From April through October, 2022, Mann Library Gallery presents a selection of Mud Paintings by Jenifer Wightman. When microbes living in the mud are exposed to light, they synthesize pigment. Each painting presents a site-specific transforming colorfield, reflecting the diverse species and the unique soil and water conditions of the mud sample.
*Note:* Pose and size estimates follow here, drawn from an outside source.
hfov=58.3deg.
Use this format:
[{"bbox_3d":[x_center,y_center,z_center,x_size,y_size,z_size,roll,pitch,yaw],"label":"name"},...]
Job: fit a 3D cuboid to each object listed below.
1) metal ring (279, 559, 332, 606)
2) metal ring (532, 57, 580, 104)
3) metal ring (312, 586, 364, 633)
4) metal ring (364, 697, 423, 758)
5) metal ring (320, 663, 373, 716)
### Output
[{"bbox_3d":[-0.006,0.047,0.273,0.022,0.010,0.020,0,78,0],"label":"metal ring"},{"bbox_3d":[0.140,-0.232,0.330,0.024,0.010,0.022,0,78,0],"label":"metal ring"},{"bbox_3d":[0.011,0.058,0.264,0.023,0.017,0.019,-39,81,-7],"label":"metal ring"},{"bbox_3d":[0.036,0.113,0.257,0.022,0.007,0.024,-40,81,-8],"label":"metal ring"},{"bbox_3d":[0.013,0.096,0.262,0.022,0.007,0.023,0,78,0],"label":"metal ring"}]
This show displays diverse compositions derived from the most pristine to the most toxic landscapes, illustrating the incredible capacity for microbes to make Earth their home.
18 years of Mud Paintings
The first mud painting entitled Winogradsky Rothko (2004) was made with mud from Beebe Lake --the beloved swimming hole on Cornell's campus-- in the Mann Library courtyard.
Others sites include:
- 5 Portraits of NYC including 3 superfund sites (Gowanus Canal, Newtown Creek, Hudson River), 1 exposed landfill (Dead Horse Bay), 1 site of combined sewage overflow (East River)
- View, a public bench featuring the mud from the salt marsh on Randall's Island, NYC
- Triptych running from a fresh water beaver damn down to tidal flux along the Chester River, MD (2015)
- Siuslaw model forest, intended to protect our watershed, Transect (2012) in Acra, NY
- A collaboration in Moorestown, NJ, specifically installed in the basement of a microbiologist (2017)
- Around Belle Isle, in Detroit Michigan, collected during the Grand Prix (2018)
- Five Experiments using mud from Peeble's Island, the nexus of the Mohawk and the Hudson, near Troy NY (2019)
- 10 diverse water bodies around Bengaluru, India (2019)
- Winogradsky Rothko - the first - inspired by a scientist (Winogradsky) and an artist (Rothko), (2004)
- Observation Maze - in process summer 2022 - a piece installed at Djerassi with clay occlusions!
Cornell Biennial, 2022
For the Cornell Biennial, 2022, a diptych, Sensing Change, was commissioned, referencing two 19th century Japanese landscape scrolls. Both contain mud from Beebe Lake with the left frame amended with 5% biochar - a greenhouse gas mitigating strategy studied in Johannes Lehmann's laboratory. These frames are outfitted with pH, eH and temperature sensors that live stream biochemical changes in these living landscapes.
It's in process - so go to the first floor of Mann Library and check out its growth!